Shi Bokui, 28, a migrant worker with a sixth-grade education was caught three days later. Not the brightest of criminals, he'd left fingerprints on a glass display case and then went to an Internet cafe nearby and registered under his own name. Most of the loot, which was on loan from a Hong Kong museum, was recovered.

Restoring the reputation of the Forbidden City, the 180-acre compound that was home to China's emperors for 500 years, is proving more difficult.

"The Forbidden City is a symbol of China," said Jia Yinghua, a historian who has worked in the compound staging exhibits about the imperial family. "If anybody steals from there, the foundation of the nation is shaken."

The burglary is only the latest in a string of recent scandals that have brought ignominy to one of China's foremost attractions. In July, one of its researchers accidentally broke a 1,000-year-old porcelain dish during a botched scientific test and others were accused of submerging a Qing dynasty wooden screen in water.

More than 100 rare books from the imperial library, many of them from the 19th century, have vanished.
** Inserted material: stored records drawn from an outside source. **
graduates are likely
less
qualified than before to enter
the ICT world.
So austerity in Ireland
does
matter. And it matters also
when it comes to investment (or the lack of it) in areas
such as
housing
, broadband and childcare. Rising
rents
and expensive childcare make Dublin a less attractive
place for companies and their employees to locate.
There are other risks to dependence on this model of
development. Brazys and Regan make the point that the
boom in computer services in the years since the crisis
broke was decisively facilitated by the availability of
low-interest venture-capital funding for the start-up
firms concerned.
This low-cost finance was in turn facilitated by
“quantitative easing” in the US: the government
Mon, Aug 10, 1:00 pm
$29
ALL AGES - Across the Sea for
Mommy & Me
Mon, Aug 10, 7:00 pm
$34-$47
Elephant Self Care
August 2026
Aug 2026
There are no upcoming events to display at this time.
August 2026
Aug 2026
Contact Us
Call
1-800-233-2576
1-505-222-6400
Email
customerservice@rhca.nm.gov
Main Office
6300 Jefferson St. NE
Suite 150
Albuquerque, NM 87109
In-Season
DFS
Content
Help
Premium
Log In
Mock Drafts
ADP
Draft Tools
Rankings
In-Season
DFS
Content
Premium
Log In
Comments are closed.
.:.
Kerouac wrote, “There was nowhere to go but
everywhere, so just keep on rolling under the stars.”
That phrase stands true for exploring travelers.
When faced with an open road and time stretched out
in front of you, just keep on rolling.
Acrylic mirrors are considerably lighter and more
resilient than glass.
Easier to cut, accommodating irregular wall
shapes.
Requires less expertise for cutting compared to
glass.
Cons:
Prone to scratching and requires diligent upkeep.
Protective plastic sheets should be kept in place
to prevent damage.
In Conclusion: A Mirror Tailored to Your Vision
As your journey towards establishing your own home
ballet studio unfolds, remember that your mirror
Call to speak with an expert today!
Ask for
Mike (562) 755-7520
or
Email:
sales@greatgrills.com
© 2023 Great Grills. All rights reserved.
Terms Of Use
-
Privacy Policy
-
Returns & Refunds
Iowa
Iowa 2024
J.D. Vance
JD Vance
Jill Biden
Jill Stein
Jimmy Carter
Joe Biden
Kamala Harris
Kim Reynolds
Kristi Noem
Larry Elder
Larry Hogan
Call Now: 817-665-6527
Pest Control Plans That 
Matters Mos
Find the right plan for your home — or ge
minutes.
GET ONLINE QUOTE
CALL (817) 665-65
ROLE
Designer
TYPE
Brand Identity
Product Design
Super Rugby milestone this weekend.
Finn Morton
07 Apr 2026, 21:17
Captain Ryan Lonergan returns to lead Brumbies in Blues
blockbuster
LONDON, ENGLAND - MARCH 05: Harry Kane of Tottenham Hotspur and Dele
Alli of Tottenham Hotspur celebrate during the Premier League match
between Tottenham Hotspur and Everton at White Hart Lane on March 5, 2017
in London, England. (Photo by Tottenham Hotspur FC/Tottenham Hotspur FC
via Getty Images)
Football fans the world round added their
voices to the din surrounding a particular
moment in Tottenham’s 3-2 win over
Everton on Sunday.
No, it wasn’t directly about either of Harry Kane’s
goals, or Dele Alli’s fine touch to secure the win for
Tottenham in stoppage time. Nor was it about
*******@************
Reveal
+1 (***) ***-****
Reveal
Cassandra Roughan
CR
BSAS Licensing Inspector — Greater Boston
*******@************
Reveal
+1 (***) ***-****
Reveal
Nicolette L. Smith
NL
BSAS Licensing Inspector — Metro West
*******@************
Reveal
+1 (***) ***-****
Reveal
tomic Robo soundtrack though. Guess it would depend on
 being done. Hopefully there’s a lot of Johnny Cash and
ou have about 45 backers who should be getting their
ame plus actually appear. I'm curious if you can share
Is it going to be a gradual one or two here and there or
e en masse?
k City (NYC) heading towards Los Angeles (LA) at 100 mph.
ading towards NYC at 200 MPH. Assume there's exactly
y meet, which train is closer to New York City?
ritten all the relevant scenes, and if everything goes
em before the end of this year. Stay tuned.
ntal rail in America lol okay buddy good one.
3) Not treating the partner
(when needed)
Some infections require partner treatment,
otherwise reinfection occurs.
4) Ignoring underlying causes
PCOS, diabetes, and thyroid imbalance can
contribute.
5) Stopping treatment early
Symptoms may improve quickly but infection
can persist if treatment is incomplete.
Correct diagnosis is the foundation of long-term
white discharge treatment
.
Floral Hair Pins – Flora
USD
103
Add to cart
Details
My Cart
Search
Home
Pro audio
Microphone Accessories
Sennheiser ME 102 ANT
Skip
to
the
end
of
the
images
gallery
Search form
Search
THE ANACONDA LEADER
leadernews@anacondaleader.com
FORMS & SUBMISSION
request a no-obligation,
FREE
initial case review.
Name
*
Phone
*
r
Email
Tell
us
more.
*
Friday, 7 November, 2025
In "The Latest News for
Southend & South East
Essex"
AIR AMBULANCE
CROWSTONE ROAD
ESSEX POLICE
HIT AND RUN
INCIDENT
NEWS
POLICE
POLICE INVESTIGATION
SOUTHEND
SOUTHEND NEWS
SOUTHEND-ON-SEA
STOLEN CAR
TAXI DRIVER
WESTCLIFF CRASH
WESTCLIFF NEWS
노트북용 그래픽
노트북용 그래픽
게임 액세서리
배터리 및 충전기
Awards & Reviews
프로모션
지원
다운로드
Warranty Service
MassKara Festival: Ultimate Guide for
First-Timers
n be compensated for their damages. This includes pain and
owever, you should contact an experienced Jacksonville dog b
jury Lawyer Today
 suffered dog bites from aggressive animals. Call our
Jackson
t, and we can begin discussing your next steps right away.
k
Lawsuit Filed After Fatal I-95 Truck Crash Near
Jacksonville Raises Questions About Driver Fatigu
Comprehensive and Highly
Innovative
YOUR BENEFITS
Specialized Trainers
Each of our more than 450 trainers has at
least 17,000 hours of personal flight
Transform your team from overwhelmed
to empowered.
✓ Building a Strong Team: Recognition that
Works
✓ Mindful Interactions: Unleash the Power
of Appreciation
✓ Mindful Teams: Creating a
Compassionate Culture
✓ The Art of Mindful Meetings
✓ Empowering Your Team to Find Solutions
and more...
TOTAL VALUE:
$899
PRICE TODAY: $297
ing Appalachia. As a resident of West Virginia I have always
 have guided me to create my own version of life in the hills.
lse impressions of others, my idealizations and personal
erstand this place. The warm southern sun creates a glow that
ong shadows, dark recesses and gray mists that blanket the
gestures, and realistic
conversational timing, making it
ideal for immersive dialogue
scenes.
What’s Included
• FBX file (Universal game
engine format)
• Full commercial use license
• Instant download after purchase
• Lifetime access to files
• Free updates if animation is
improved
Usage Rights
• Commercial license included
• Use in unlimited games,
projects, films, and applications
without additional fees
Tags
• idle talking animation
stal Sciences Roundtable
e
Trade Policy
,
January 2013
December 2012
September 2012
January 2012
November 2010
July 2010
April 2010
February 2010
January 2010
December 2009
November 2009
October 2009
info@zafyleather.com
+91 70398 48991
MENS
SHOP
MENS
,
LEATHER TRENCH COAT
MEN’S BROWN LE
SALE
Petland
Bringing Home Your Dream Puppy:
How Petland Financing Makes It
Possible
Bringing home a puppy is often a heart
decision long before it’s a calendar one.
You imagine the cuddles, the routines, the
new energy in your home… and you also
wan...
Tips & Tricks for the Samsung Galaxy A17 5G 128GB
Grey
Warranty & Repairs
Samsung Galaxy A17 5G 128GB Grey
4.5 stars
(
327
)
And corrupt employees working the admissions gates were captured on videotape pocketing the entry fees ($9 per head) from tour groups, and then got caught paying hush money to a blackmailer who threatened to blow the whistle.

Shortly after the May break-in, popular television host Rui Chenggang revealed in a blog that the Forbidden City was trying to open a private club for the super-rich with membership fees starting at $150,000. That rankled socialist sensibilities, especially given that the palace had been off-limits to the public until the abdication of the last emperor, Puyi, in 1911. The Palace Museum, as the compound is now officially called, blamed its commercial partner, Forbidden City Palace Cultural Development Co., operator of the gift shops and snack bars.

The walled city has 980 buildings in a geometric layout, many with poetic names like the Hall of Supreme Harmony and the Studio of Exhaustion from the Diligent Reign. Almost everything is painted a dusty hue of vermilion, and there is an air of faded grandeur about the place, with tall grass growing through cracks in the vast stone courtyards and yellow tile roofs.

Still, the Palace Museum is the most popular tourist attraction in China, with 8 million visitors a year, most of them Chinese. The modern capital of Beijing is laid out around its walls.

In many ways, the Forbidden City is the psychic heart of the nation; it is at the intersection of imaginary north-south and east-west axes that ancient geomancers thought marked the center of China, hence the world, with the optimal feng shui. It is no coincidence that the Communist Party chose to rule from the adjacent Zhongnanhai compound that hugs its western walls — today the true forbidden city.